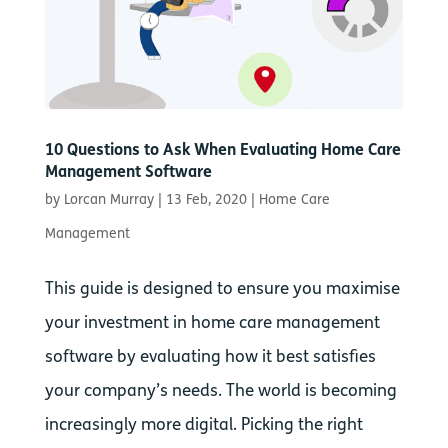
10 Questions to Ask When Evaluating Home Care
Management Software
by
Lorcan Murray
|
13 Feb, 2020
|
Home Care
Management
This guide is designed to ensure you maximise
your investment in home care management
software by evaluating how it best satisfies
your company’s needs. The world is becoming
increasingly more digital. Picking the right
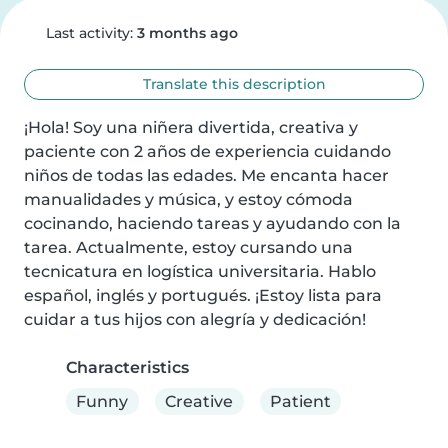
Last activity:
3 months ago
Translate this description
¡Hola! Soy una niñera divertida, creativa y 
paciente con 2 años de experiencia cuidando 
niños de todas las edades. Me encanta hacer 
manualidades y música, y estoy cómoda 
cocinando, haciendo tareas y ayudando con la 
tarea. Actualmente, estoy cursando una 
tecnicatura en logística universitaria. Hablo 
español, inglés y portugués. ¡Estoy lista para 
cuidar a tus hijos con alegría y dedicación!
Characteristics
Funny
Creative
Patient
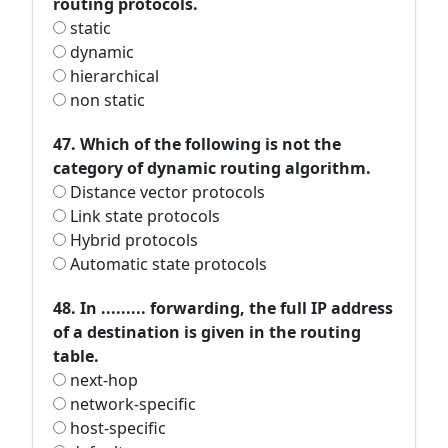
routing protocols.
static
dynamic
hierarchical
non static
47. Which of the following is not the
category of dynamic routing algorithm.
Distance vector protocols
Link state protocols
Hybrid protocols
Automatic state protocols
48. In ......... forwarding, the full IP address
of a destination is given in the routing
table.
next-hop
network-specific
host-specific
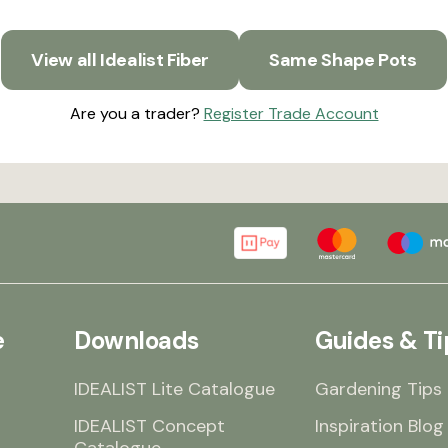
View all Idealist Fiber
Same Shape Pots
Are you a trader?
Register Trade Account
e
Downloads
Guides & Ti
IDEALIST Lite Catalogue
Gardening Tips
IDEALIST Concept
Inspiration Blog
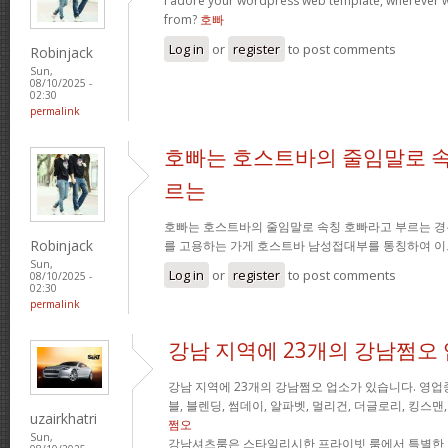
I adore your wordpress web template, wherever 
from?
호빠
Log in
or
register
to post comments
Robinjack
Sun,
08/10/2025 -
02:30
permalink
호빠는 호스트바의 줄임말로 속
르는
호빠는 호스트바의 줄임말로 속칭 호빠라고 부르는 경
Robinjack
를 고용하는 가게 호스트바 남성접대부를 통칭하여 이
Sun,
Log in
or
register
to post comments
08/10/2025 -
02:30
permalink
강남 지역에 23개의 강남쩜오
강남 지역에 23개의 강남쩜오 업소가 있습니다. 영업중
블, 블렌딩, 썸데이, 알파벳, 멀리건, 더글로리, 킹스맨
uzairkhatri
쩜오
Sun,
강남셔츠룸은 스타일리시한 프라이빗 룸에서 특별한 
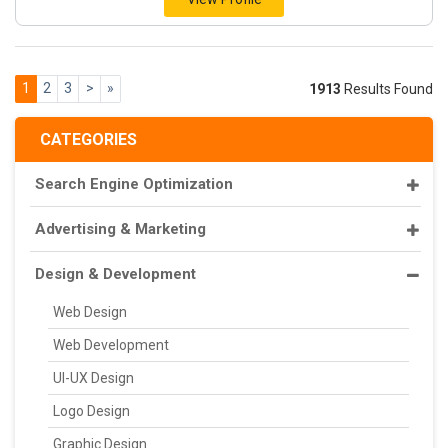
1
2
3
>
»
1913
Results Found
CATEGORIES
Search Engine Optimization
Advertising & Marketing
Design & Development
Web Design
Web Development
UI-UX Design
Logo Design
Graphic Design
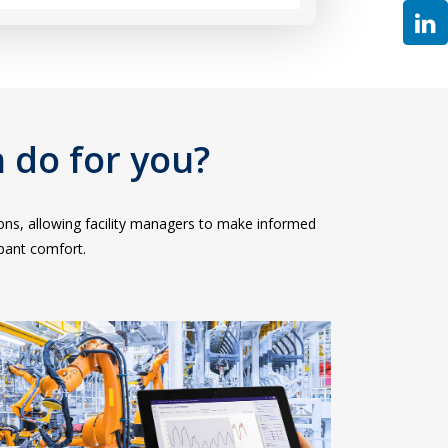
 do for you?
tions, allowing facility managers to make informed
pant comfort.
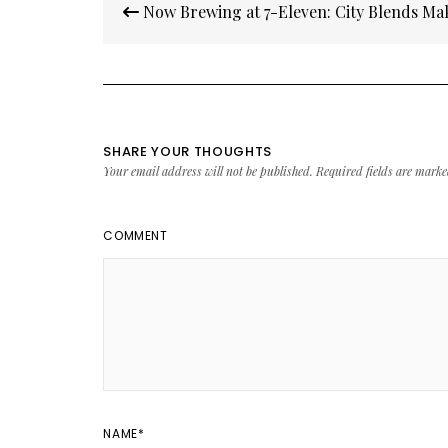
Now Brewing at 7-Eleven: City Blends Ma
navigation
SHARE YOUR THOUGHTS
Your email address will not be published.
Required fields are mark
COMMENT
NAME
*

****

TASK DIRECTIONS
Could you swap "COMMENT" for "MESSAGE" and write out the entries again, starting at the line that contains "do for you?" and ending with the last line of the entries, with nothing else changed and the pictures left out?

SOLUTION TO THIS PROBLEM
 do for you?
tions, allowing facility managers to make informed
pant comfort.
Now Brewing at 7-Eleven: City Blends Ma
navigation
SHARE YOUR THOUGHTS
Your email address will not be published.
Required fields are mark
MESSAGE
NAME
*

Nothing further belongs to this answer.